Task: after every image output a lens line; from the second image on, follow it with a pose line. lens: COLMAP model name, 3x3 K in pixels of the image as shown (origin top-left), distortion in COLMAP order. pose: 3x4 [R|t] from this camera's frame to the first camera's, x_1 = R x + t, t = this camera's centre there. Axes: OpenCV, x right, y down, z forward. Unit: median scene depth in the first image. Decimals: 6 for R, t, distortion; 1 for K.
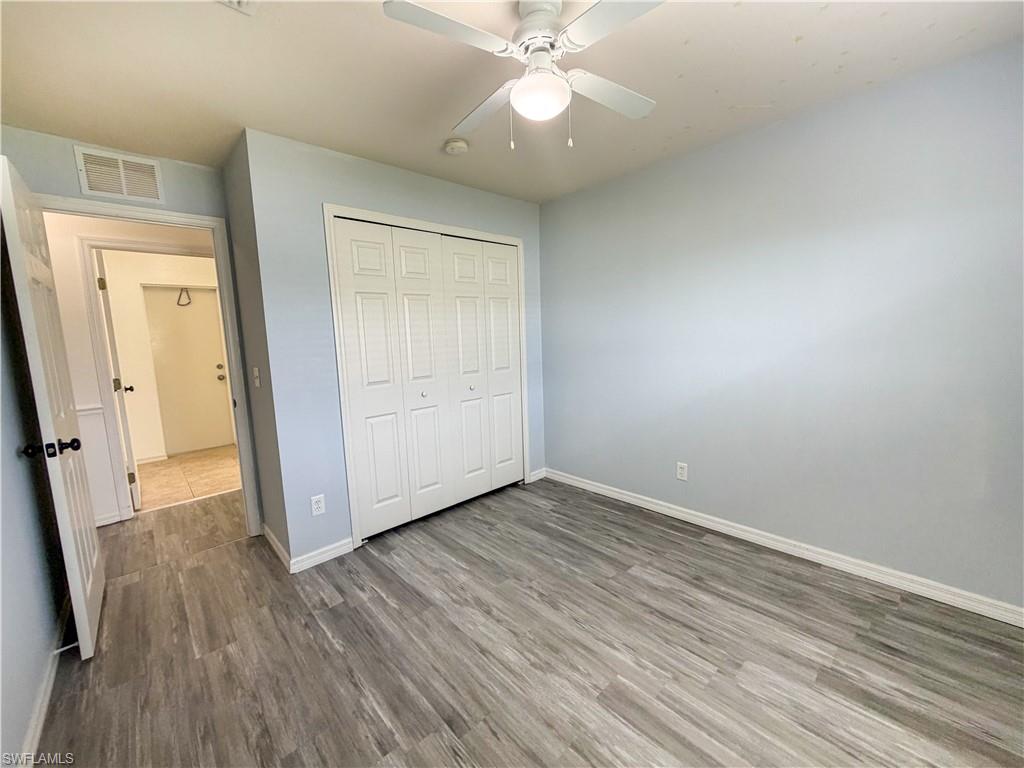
lens RADIAL K [[407.0, 0, 508.9], [0, 407.0, 385.8], [0, 0, 1]] dist [-0.000561, 0.001448]
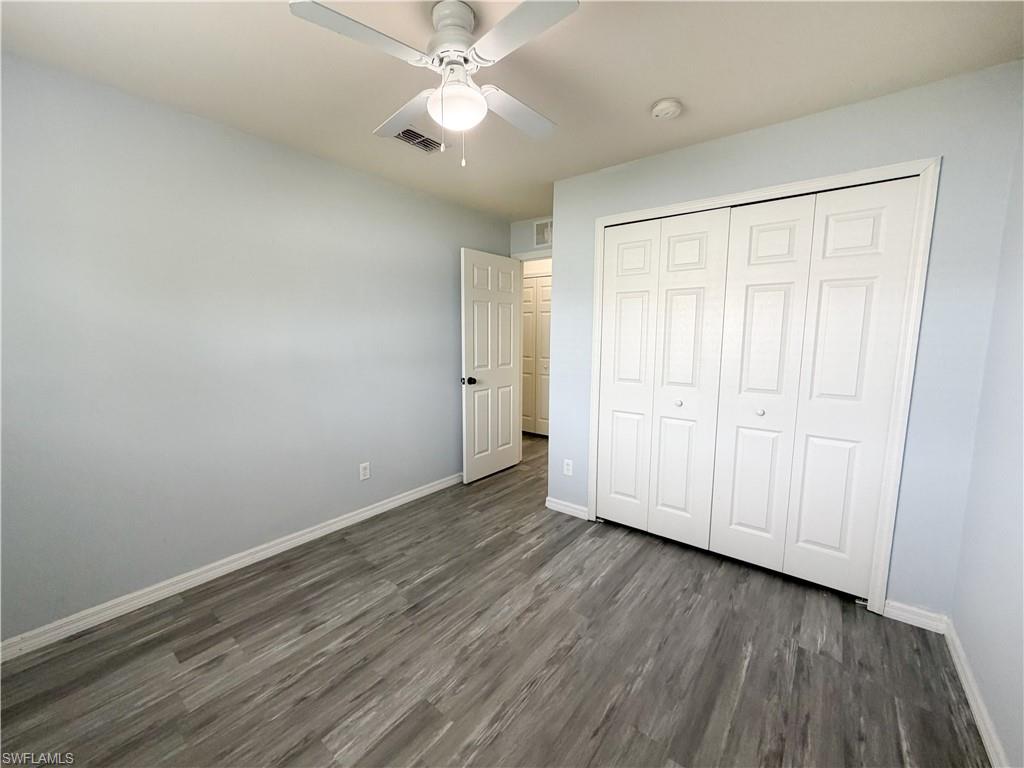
lens RADIAL K [[407.0, 0, 516.4], [0, 407.0, 391.1], [0, 0, 1]] dist [-0.000561, 0.001448]
pose [[0.166580, 0.175649, -0.970257, 0.821395], [-0.141658, 0.978061, 0.152741, -0.128782], [0.975799, 0.112002, 0.187807, 0.702081]]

==============================

Rewrite the material with "top-left" swapped for "upper-left" and everything else unchanged, leaving out the pictures.

### ANSWER AREA
Task: after every image output a lens line; from the second image on, follow it with a pose line. lens: COLMAP model name, 3x3 K in pixels of the image as shown (origin upper-left), distortion in COLMAP order. pose: 3x4 [R|t] from this camera's frame to the first camera's, x_1 = R x + t, t = this camera's centre there. Axes: OpenCV, x right, y down, z forward. Unit: median scene depth in the first image. Decimals: 6 for R, t, distortion; 1 for K.
lens RADIAL K [[407.0, 0, 508.9], [0, 407.0, 385.8], [0, 0, 1]] dist [-0.000561, 0.001448]
lens RADIAL K [[407.0, 0, 516.4], [0, 407.0, 391.1], [0, 0, 1]] dist [-0.000561, 0.001448]
pose [[0.166580, 0.175649, -0.970257, 0.821395], [-0.141658, 0.978061, 0.152741, -0.128782], [0.975799, 0.112002, 0.187807, 0.702081]]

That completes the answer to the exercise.